GIVEN PROBLEM: Report how many lines of the data contain the string "every", with case counting. Give only the number.

RECORDS TO PROCESS:
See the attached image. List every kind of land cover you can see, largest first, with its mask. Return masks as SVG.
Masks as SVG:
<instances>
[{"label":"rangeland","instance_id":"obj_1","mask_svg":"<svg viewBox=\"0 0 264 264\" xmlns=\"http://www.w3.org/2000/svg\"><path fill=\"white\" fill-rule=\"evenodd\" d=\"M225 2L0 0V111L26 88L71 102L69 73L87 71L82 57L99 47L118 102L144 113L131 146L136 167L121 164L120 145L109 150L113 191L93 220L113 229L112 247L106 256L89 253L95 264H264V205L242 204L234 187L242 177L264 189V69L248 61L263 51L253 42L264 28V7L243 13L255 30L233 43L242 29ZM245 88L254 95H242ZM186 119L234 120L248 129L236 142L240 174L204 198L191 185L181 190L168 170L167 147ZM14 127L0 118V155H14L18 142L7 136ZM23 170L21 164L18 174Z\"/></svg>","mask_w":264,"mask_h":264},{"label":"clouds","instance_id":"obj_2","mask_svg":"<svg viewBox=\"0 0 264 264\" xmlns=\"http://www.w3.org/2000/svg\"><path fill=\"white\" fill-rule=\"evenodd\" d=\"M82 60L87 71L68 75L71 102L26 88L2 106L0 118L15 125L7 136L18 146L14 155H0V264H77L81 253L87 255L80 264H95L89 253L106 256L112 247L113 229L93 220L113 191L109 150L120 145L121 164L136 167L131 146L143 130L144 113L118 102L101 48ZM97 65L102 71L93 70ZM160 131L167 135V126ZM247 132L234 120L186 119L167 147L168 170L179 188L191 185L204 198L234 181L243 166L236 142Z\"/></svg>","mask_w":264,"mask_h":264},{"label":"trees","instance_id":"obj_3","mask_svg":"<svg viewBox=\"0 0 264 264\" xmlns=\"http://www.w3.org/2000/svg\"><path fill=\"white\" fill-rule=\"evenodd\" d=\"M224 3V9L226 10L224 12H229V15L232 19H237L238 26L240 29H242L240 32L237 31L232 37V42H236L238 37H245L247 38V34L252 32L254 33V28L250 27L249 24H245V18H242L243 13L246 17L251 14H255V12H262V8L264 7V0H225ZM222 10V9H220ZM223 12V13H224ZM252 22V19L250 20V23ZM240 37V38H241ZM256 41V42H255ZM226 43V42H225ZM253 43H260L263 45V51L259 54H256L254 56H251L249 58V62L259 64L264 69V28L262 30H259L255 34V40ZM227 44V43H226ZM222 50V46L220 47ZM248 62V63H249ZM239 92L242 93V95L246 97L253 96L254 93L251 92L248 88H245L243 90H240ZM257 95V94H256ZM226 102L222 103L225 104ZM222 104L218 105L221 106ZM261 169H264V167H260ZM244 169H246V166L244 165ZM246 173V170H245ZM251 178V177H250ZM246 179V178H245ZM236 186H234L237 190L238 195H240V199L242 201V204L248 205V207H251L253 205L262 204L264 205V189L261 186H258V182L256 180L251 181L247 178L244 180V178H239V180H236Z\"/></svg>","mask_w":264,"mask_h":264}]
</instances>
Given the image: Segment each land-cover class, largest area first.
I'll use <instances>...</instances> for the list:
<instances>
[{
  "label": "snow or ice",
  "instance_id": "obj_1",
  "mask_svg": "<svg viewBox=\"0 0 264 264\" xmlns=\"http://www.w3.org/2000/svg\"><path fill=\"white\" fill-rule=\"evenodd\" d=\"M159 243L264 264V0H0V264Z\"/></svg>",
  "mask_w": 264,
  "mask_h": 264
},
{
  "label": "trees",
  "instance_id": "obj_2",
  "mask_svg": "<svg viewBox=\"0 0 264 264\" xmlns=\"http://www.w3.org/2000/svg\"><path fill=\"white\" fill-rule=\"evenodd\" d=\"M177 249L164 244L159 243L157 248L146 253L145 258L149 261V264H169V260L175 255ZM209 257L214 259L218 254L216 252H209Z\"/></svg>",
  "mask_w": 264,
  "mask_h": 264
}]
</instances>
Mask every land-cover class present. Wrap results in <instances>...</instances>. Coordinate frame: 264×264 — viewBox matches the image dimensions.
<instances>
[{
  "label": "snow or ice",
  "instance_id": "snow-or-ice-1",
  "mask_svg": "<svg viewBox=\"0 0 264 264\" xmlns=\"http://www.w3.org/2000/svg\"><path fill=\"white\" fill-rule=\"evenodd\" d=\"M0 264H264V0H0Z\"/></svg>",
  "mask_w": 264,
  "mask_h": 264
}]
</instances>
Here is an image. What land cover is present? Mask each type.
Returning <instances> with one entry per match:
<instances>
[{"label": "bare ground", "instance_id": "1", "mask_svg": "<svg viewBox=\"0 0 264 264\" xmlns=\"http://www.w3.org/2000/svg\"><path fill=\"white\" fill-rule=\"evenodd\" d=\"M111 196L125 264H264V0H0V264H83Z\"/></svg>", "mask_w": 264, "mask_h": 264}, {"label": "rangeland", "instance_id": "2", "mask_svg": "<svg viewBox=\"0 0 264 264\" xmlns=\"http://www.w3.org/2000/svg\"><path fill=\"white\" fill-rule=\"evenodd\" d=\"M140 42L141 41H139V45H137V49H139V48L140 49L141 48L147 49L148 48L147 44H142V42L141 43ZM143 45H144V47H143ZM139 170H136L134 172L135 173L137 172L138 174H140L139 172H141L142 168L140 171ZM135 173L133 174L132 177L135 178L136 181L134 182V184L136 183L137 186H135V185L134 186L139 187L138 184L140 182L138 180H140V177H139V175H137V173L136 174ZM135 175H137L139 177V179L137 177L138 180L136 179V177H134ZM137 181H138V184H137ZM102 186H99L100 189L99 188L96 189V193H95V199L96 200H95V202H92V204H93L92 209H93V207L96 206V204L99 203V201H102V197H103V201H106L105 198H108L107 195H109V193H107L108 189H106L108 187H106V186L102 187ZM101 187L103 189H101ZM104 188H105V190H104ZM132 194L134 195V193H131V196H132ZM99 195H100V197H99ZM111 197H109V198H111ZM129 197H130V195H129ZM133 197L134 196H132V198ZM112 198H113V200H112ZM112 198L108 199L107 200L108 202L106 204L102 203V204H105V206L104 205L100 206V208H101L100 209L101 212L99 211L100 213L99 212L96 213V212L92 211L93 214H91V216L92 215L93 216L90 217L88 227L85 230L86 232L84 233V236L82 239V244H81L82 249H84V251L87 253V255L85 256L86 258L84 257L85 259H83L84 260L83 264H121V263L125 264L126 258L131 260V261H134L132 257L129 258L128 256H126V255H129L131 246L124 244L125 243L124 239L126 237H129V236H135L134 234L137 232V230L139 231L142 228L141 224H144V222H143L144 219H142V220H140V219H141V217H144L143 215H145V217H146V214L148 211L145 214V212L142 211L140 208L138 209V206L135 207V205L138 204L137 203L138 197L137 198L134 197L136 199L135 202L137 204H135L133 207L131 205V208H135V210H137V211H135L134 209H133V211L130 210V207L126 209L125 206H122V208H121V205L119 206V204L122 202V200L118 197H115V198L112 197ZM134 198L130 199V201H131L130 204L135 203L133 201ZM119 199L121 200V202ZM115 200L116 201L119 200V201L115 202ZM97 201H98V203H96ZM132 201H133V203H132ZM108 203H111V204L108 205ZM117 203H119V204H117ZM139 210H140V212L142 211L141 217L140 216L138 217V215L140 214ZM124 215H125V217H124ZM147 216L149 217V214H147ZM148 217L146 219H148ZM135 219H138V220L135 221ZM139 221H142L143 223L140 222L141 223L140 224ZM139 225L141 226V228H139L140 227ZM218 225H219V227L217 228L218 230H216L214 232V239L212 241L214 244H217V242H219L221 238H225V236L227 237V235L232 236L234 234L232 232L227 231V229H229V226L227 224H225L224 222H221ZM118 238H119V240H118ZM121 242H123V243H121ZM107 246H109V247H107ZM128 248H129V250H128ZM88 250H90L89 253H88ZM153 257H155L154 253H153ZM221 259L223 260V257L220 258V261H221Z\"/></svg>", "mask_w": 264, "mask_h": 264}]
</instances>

FULL SOLUTION: 2